### WHAT YOU NEED TO DO
According to the passage on Glenn T Seaborg, why was naming element 106 seaborgium controversial?

### GIVEN PASSAGE
• • • • • • •

Seaborg (1912 – 1999) won the 1951 Nobel prize for chemistry. After some argument between the USA and the rest of the world, element 106 was named seaborgium shortly before he died. This was a matter of some controversy because the International Union of Pure and Applied Chemistry, IUPAC, the body that deals with naming in chemistry, had previously ruled that elements should not be named after living people.




Glenn T Seaborg (left) with United States president John F Kennedy. Reproduced Courtesy of the Ernest Orlando Lawrence Berkeley National Laboratory.

• • • • • • •

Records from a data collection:
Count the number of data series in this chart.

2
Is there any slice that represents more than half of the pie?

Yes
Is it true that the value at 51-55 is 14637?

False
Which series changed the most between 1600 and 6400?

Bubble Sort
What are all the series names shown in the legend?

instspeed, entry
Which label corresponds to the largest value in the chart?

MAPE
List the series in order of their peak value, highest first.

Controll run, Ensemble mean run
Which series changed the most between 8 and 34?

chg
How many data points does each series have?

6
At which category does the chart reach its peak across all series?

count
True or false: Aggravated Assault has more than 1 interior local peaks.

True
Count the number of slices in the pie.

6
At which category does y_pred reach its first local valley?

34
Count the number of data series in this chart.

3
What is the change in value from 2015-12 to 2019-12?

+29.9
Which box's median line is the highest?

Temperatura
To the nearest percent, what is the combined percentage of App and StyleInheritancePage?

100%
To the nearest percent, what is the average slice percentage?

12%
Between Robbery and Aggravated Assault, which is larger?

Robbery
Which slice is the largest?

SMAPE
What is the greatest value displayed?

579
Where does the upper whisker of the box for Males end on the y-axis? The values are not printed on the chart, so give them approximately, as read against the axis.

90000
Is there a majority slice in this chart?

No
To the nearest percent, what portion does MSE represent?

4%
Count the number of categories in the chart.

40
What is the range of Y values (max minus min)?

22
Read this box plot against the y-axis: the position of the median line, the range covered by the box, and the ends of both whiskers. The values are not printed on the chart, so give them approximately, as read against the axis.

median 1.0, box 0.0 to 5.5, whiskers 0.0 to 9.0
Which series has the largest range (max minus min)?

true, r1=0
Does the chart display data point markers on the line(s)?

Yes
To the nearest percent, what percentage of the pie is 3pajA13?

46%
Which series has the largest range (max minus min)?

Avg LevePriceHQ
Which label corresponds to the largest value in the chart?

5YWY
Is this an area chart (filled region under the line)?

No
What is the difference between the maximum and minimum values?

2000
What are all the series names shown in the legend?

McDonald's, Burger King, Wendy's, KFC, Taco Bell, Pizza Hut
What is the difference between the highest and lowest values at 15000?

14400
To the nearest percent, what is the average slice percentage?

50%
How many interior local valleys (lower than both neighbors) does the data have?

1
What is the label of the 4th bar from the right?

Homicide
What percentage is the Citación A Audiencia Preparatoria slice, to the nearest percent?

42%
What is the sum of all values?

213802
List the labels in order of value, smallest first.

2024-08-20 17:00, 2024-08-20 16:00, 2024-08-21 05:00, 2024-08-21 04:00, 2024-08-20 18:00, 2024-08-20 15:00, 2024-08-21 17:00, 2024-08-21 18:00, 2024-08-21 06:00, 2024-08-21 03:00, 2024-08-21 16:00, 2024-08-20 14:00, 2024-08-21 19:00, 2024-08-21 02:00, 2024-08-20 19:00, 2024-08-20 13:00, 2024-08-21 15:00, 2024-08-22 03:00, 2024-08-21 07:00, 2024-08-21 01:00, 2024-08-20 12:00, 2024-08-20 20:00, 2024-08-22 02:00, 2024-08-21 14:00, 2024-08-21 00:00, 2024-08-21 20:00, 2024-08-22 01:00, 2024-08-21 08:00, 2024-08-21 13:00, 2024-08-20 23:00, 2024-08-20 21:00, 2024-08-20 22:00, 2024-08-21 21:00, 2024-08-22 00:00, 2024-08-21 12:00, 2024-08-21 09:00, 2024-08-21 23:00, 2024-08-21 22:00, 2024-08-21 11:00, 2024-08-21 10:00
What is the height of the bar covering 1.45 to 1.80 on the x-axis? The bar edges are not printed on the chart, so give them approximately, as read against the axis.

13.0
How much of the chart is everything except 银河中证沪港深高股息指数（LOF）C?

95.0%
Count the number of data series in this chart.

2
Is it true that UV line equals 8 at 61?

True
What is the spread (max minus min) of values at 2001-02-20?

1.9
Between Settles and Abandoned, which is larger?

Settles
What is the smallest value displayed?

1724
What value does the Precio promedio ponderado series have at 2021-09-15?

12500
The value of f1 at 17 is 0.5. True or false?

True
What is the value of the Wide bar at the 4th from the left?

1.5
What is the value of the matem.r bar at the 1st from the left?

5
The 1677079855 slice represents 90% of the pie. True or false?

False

• • • • • • •

### RESPONSE TO THE EXERCISE
IUPAC had previously ruled that elements should not be named after living people.